Since March Port Moody council has been rejecting development applications that would increase the city’s density. Mayor Joe Trasolini said he understands developers are “rightly upset, but I think they understand that we have to work together.”

The city wants to grow, he added, but there’s simply no room for any further growth until it’s supported by infrastructure.

Port Moody’s latest official community plan was approved in 2000 only after the city complied with Metro Vancouver’s population growth numbers mandated in the Liveable Region Strategic Plan (LRSP).

“But that same OCP said we would complete the Murray-Clarke Connector and rapid transit,” Trasolini said. “We’ve lived up to our bargain, and now it’s time for [TransLink] to live up to their bargain.”

Numerous developments, including such high-density projects as Onni’s Suter Brook, Polygon’s Klahanie and Mosaic’s Corbeau on Dewdney Trunk Road, have been green-lit based on the promise of better transportation to ease commuter gridlock being funnelled into Port Moody from the rest of the north east sector.

It was the early 1980s when the Murray-Clarke Connector was first introduced as part of the provincial government’s People-Moving Project; the Barnet Highway was built but stopped short of Connector construction.
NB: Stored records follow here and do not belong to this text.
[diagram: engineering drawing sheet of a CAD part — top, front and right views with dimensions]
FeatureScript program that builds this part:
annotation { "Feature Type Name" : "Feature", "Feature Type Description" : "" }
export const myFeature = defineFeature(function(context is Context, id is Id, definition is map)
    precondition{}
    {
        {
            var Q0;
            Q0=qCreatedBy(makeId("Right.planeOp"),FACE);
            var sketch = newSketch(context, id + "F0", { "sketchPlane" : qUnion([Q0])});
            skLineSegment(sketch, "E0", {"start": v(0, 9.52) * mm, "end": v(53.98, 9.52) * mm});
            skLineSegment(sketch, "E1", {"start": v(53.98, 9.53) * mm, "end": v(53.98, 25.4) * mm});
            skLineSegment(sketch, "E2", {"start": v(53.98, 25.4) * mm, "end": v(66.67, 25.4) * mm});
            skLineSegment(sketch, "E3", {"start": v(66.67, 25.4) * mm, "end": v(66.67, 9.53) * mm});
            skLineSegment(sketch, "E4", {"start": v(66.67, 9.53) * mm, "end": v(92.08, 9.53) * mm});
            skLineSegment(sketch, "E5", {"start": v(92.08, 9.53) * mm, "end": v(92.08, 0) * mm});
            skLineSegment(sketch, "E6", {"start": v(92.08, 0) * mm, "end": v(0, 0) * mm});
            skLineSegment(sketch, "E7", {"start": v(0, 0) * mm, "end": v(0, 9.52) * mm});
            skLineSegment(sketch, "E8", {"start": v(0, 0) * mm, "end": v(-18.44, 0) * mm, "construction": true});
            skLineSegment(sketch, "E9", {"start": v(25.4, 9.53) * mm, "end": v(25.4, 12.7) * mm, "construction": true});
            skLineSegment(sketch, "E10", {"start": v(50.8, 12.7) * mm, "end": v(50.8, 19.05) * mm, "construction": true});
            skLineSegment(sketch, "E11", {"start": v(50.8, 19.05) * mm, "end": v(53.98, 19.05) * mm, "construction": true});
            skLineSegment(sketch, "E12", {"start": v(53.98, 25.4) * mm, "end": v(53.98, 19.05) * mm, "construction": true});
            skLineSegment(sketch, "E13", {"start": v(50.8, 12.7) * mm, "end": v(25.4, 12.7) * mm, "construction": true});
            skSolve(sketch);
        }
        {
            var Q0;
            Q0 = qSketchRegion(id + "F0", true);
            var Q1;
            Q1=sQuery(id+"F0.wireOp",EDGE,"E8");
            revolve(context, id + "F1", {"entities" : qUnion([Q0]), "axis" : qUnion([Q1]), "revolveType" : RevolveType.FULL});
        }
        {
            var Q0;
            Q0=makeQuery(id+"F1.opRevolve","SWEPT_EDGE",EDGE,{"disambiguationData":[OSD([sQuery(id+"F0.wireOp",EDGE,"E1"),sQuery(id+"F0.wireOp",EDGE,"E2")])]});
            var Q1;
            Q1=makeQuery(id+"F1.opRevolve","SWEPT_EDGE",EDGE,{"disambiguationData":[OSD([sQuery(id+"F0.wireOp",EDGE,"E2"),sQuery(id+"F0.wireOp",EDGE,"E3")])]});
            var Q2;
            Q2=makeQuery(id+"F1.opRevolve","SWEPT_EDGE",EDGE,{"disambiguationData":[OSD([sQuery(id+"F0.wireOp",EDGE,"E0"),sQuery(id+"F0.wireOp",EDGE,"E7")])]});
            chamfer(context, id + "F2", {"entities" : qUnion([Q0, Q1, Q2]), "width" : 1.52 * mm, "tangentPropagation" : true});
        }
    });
By the mid ‘90s it was deferred in favour of the West Coast Express and it wasn’t until 2003 that TransLink took official responsibility for the project, earmarking $25 million for it.

Skyrocketing construction costs mean that it will now likely cost closer to $50 million — and the clock is ticking.

TransLink’s board meeting next month is the last one before the regional transportation authority is replaced with a new, unelected board of professionals and Trasolini, who’s putting forward a notice of motion requesting full support for Murray-Clarke, suspects unfunded projects will get the chop.

“This is the last kick at getting the Murray-Clarke Connector before we hand the reins over to the new board,” he said. “If Murray-Clarke is not finalized we can kiss it good-by for a couple of years. It’s a great concern to me, to Port Moody and it should be to all of the north east sector.

“The Murray-Clarke Connector is past overdue. It’s a tremendous bottleneck.”